### AUSGEWÄHLTER TEXTAUSZUG ###
Zum gleichen Zeitpunkt wurden im Rahmen des Touristenverkehrs 3 002 (1 897) Personen erfasst. Mit einem weiteren starken Anwachsen der Zahl der Westberliner und westdeutschen Messebesucher ist zu rechnen. Darauf deutet hin, dass bis zum 28.2.1964 von den westdeutschen Reisebüros bereits 5 500 Ausweise verkauft wurden. Bis zum 28.2.1964 lagen bereits 7 000 Anträge von Westberlinern zum Besuch der Leipziger Messe vor. Bemerkenswert dabei ist, dass die Frühjahrsmesse 1963 nur von 3 671 Westberlinern besucht wurde. Selbst auf der letzten Frühjahrsmesse vor der Errichtung des antifaschistischen Schutzwalls wurden nur 4 413 Westberliner Besucher gezählt. Bis zum 2.3.1964, 7.00 Uhr, trafen 762 westdeutsche Delegierte zur Gesamtdeutschen Arbeiterkonferenz2 ein. Den größten Anteil davon stellten mit 520 parteilose Arbeiter. Ihnen folgen Mitglieder der KPD (132) und der DFU (55). 40 Mitglieder der SPD trafen inzwischen ein. Mit 300 Teilnehmern an der Gesamtdeutschen Arbeiterkonferenz stellt Nordrhein-Westfalen das größte Kontingent.
###
> ARBEITSAUFTRAG
Wie viele Westberliner besuchten laut dem ausgewählten Textauszug die Leipziger Frühjahrsmesse 1963?
### BEREITGESTELLTES MATERIAL ###
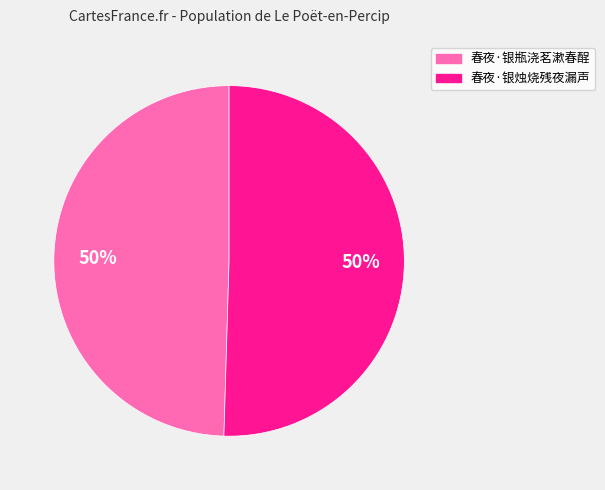

To the nearest percent, what percentage of the pie is 春夜·银瓶浇茗漱春酲?

50%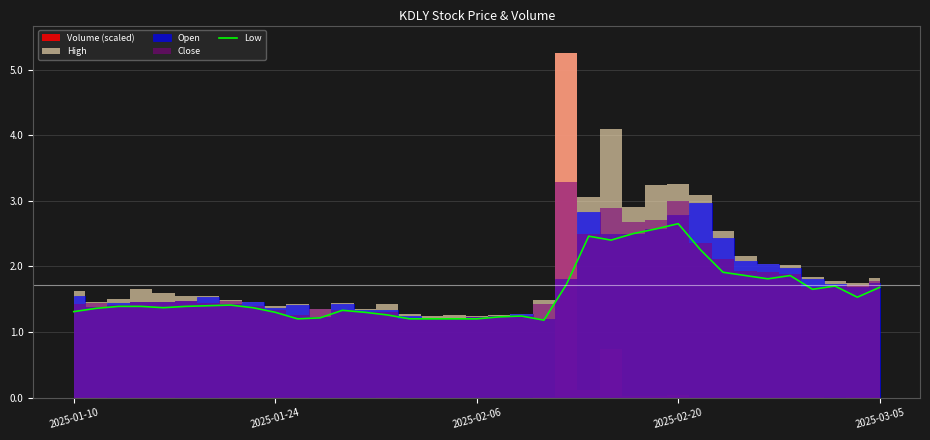

Where is the data nearest to the value 1?

21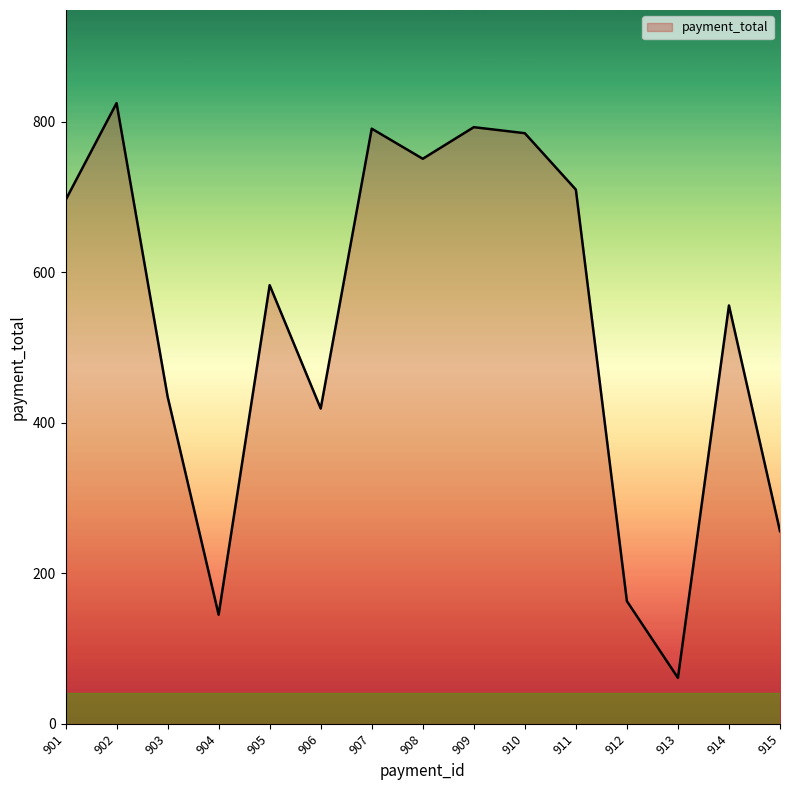

How many interior local peaks (higher than both neighbors) does the data have?

5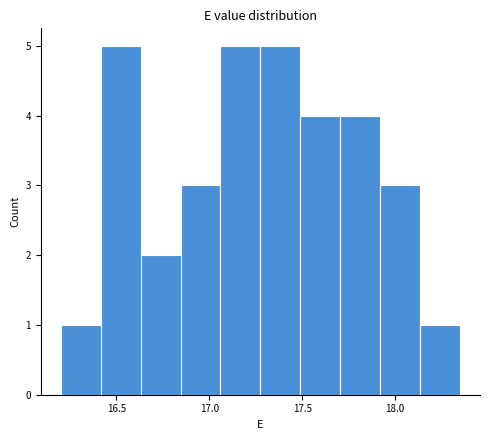

Reading left to right, transcribe this chart: for each bar, give the range it covers on the x-axis and its height. Neither the bar edges nor the heights are printed on the chart, so give them approximately, as read against the axes.

16.200 to 16.415: 1
16.415 to 16.630: 5
16.630 to 16.845: 2
16.845 to 17.060: 3
17.060 to 17.275: 5
17.275 to 17.490: 5
17.490 to 17.705: 4
17.705 to 17.920: 4
17.920 to 18.135: 3
18.135 to 18.350: 1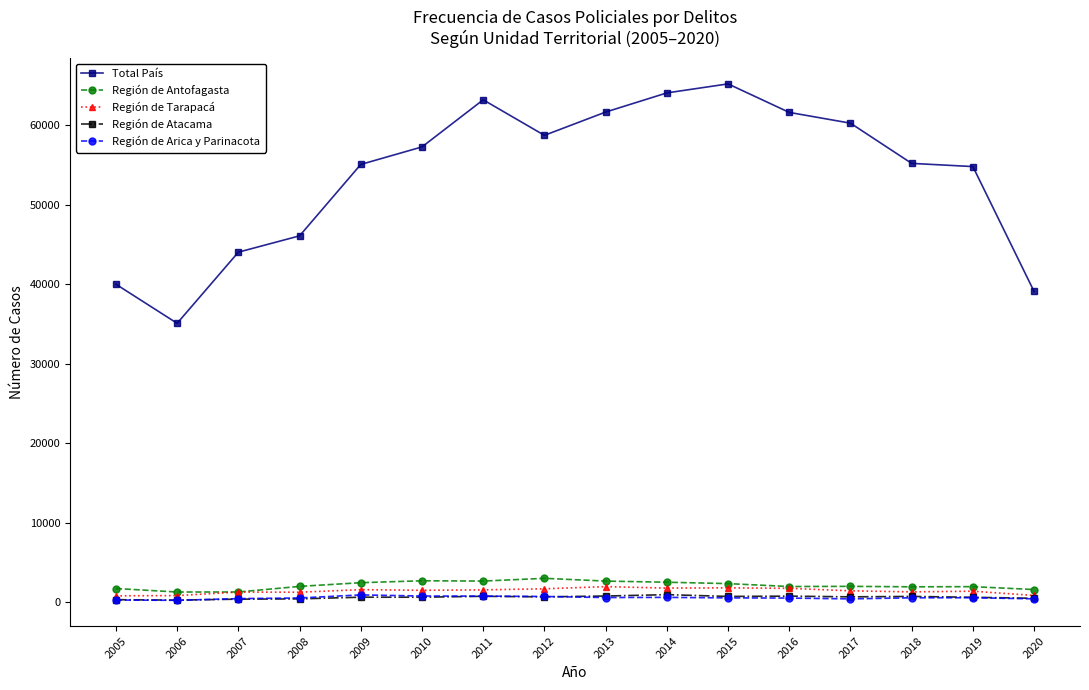

How many series are shown in this chart?

5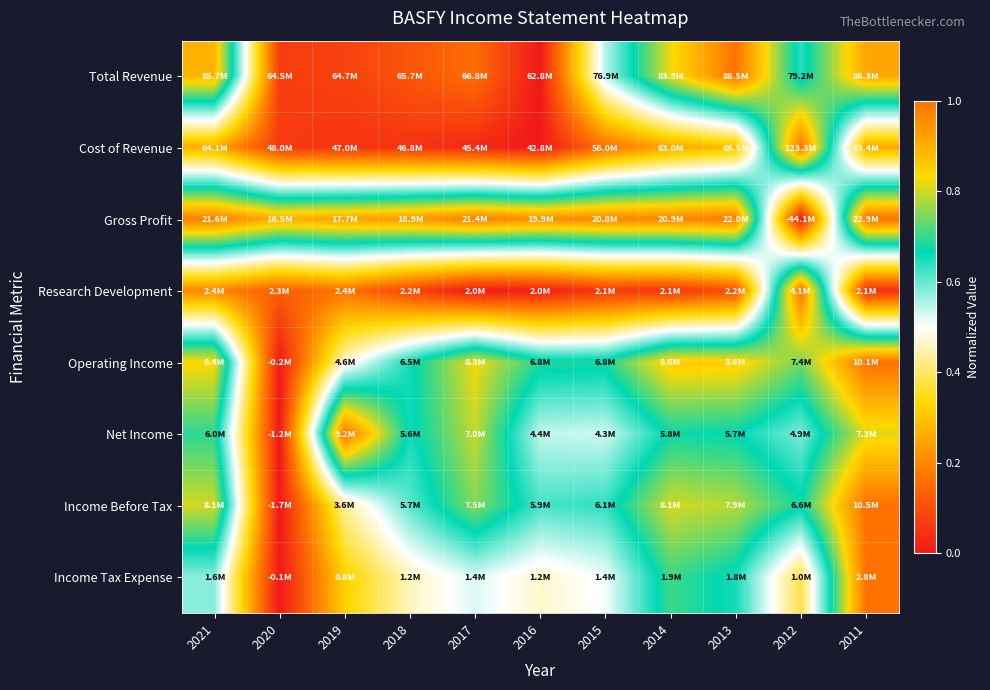

How many data points does each series have?

11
###
> LÖSUNG DER ÜBUNG
3 671 Westberliner.